Lin Jingyu le hizo una seña a Mo Jianfei. Este último voló por los aires. —Jiang Chen es un traidor del Palacio de Héroes. Se unió a los discípulos del Palacio de la Nube Maligna. Mataron a muchos inocentes y pusieron en peligro a muchos más. Se esconde bajo tierra del Hermano Aprendiz Lin Jingyu —dijo Mo Jianfei.

Todos los equipos se alborotaron.

Había más de una salida. Diferentes hechizos espirituales habían sido dirigidos a diferentes lugares. Se había diseñado así para evitar que las fuerzas hostiles se mataran entre sí al final.

Como resultado, todos los equipos presentes estaban del lado del Palacio de Héroes. Todos guardaban rencor al Palacio de la Nube Maligna. Lo que Mo Jianfei había dicho los exaltó.

—¿No temen que Jiang Chen cave un túnel y se escape? —dijo alguien con curiosidad.

—Es imposible. El pájaro psíquico del Hermano Aprendiz Lin Jingyu está buscando ahí abajo. Siguen bajo tierra —dijo Mo Jianfei.

—Esa no es la cuestión.

Alguien que se había adelantado entre la multitud dijo en voz baja: —¿Por qué has dicho que Jiang Chen se alió con los discípulos del Palacio de la Nube Maligna? ¿Tienes alguna prueba?

—¿Wushuang?

Al ver a la hermosa mujer que tenía delante, Mo Jianfei se encontró en una posición complicada. Se sintió más irritado al verla proteger a Jiang Chen.

—Estás en el equipo de Jiang Chen, así que por supuesto no lo creerás. ¡Pero, del mismo modo, sospecho que la Sociedad de la Espada Sagrada también está relacionada con esto! —dijo Mo Jianfei.

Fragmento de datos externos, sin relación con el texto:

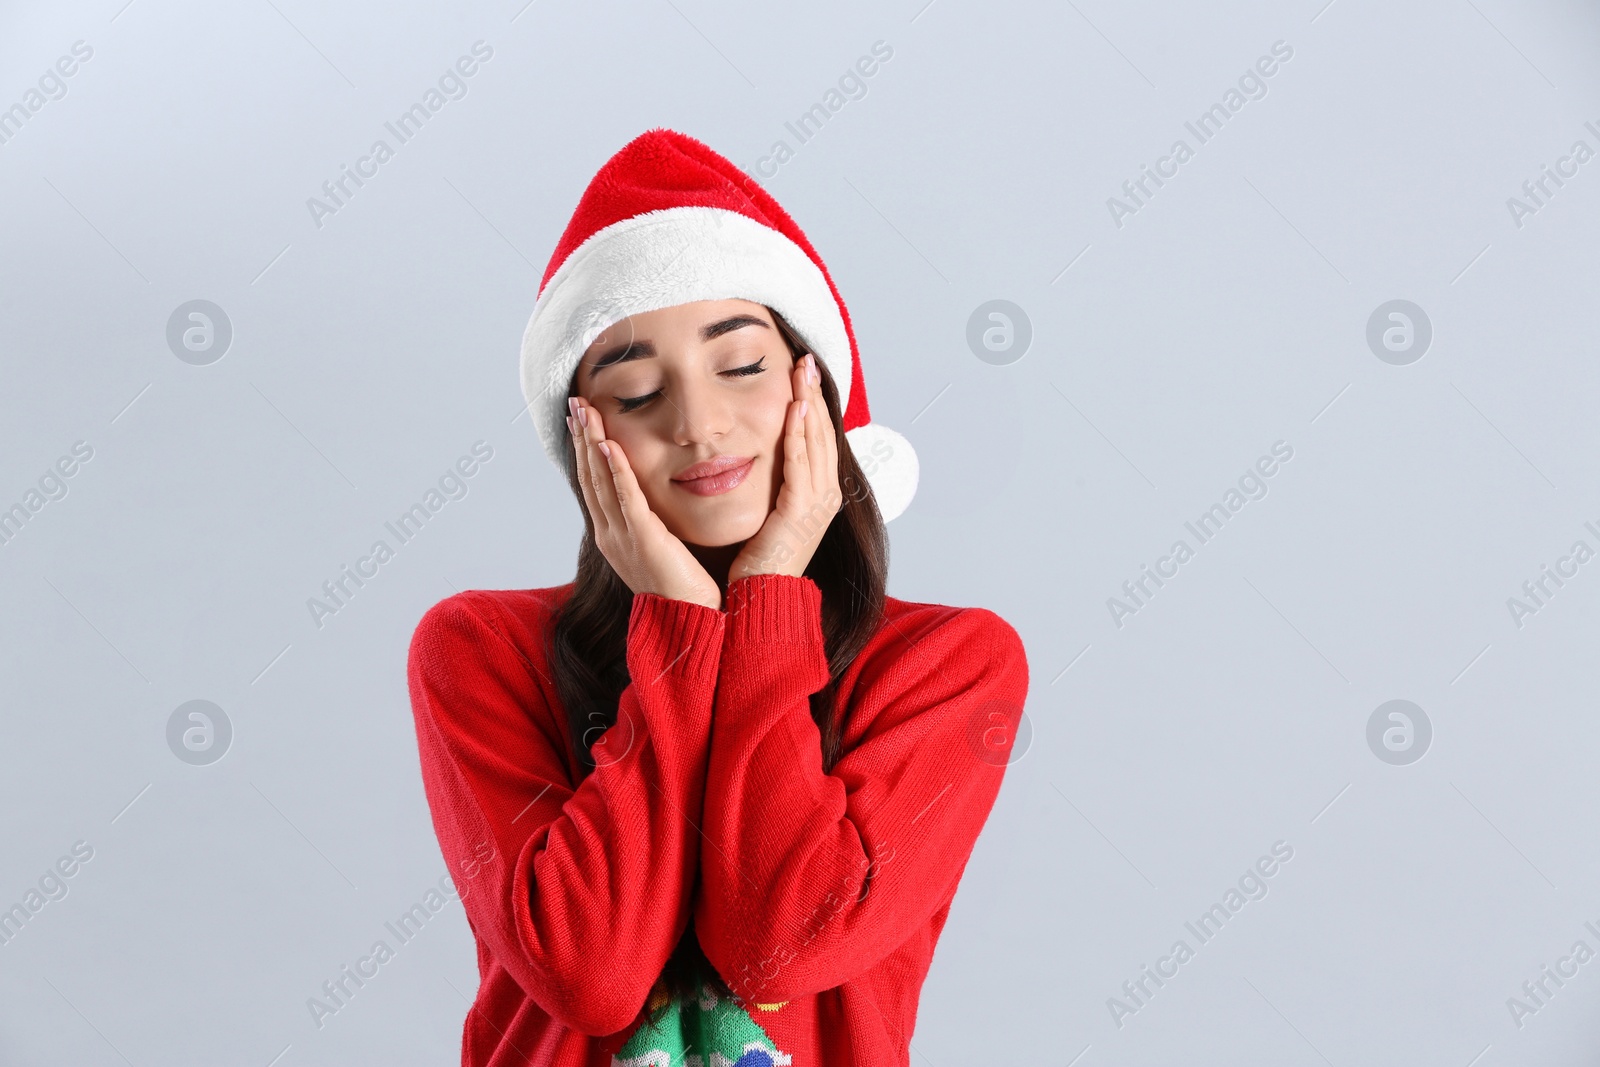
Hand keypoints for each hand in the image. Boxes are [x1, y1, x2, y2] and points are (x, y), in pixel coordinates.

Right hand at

—Eh, ¿qué quieres decir? —dijo Ying Wushuang enfadada.

—Sociedad de la Espada Sagrada, quédense aquí tranquilos hasta que nos vayamos, de lo contrario… —dijo Mo Jianfei.

—¿De lo contrario, qué? ¿Solo porque te he cuestionado, vas a encargarte de nosotros? ¿Acaso eres el único que decide lo que está bien y lo que está mal? —lo interrumpió Ying Wushuang con dureza.

—¡Tú!

—Los discípulos actuales del Palacio de Héroes son cada vez peores. Jiang Chen cayó muy bajo, y los que están con él todavía se niegan a admitirlo.

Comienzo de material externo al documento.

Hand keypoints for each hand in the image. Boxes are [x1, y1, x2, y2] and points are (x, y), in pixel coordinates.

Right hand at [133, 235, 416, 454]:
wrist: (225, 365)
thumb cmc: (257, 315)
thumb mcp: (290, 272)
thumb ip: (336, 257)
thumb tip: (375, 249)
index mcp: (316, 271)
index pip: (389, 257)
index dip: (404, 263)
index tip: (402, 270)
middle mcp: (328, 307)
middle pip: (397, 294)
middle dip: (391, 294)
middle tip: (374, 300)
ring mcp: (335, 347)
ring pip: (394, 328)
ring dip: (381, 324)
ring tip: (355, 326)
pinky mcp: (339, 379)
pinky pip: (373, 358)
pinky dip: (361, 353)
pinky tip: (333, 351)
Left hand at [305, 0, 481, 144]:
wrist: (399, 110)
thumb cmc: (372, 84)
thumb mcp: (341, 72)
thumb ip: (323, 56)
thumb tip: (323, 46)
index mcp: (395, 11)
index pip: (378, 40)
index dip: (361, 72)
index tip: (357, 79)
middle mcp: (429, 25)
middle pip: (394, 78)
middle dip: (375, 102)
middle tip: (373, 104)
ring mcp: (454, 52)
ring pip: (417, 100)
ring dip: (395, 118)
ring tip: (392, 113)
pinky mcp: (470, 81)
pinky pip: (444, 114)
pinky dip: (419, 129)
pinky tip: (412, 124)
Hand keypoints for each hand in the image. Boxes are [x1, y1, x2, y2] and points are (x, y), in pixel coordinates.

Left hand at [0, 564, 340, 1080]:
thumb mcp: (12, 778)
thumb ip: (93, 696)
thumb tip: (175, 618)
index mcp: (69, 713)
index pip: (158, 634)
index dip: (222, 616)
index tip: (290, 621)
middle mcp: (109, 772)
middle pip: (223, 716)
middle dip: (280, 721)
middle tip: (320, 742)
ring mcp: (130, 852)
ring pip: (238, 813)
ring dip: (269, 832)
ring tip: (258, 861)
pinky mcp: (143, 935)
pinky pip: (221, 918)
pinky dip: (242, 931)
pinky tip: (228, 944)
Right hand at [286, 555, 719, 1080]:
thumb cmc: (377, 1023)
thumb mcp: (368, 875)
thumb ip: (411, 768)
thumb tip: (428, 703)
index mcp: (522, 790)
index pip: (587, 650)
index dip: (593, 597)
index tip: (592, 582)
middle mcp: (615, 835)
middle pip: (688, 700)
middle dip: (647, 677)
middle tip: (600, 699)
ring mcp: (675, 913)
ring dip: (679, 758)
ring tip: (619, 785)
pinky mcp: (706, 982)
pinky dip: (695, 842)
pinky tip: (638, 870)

Lin Jingyu se acercó lenta y agresivamente, con sus ojos negros carentes de emoción.

Ying Wushuang sintió de inmediato como si una gran montaña la aplastara. Ni siquiera podía respirar.

—Qué genial. Aquí no se permiten las dudas. ¿Qué eres, un juez o un pez gordo?

Para su sorpresa, otro hombre salió de entre la multitud, sin temor a la agresividad de Lin Jingyu.

—Han Siming, ¿crees que eres lo suficientemente fuerte como para cuestionarme? —dijo Lin Jingyu con desdén, mirándolo.

—¿Eres fuerte, y por eso puedes decir que lo negro es blanco? —preguntó Han Siming, sin mostrar ninguna inferioridad.

—Exacto. Jiang Chen trabajó con nosotros y fue perseguido por Fantasma Verde. ¿Cómo podría ser un miembro del Palacio de la Nube Maligna? —dijo Cheng Qing.

—Todos ustedes están relacionados con Jiang Chen. Aún no han demostrado su propia inocencia. Cállense.

Lin Jingyu despreciaba a esta gente. No tenía ningún deseo de discutir con ellos.

—Entonces, Hermano Aprendiz Lin Jingyu, si hago alguna pregunta, ¿seré considerada también un miembro del Palacio de la Nube Maligna?

Para su sorpresa, sonó una hermosa voz. Lin Jingyu se sintió avergonzado de inmediato. La multitud también estalló, ¡porque la persona que había hablado era Yin Shuang!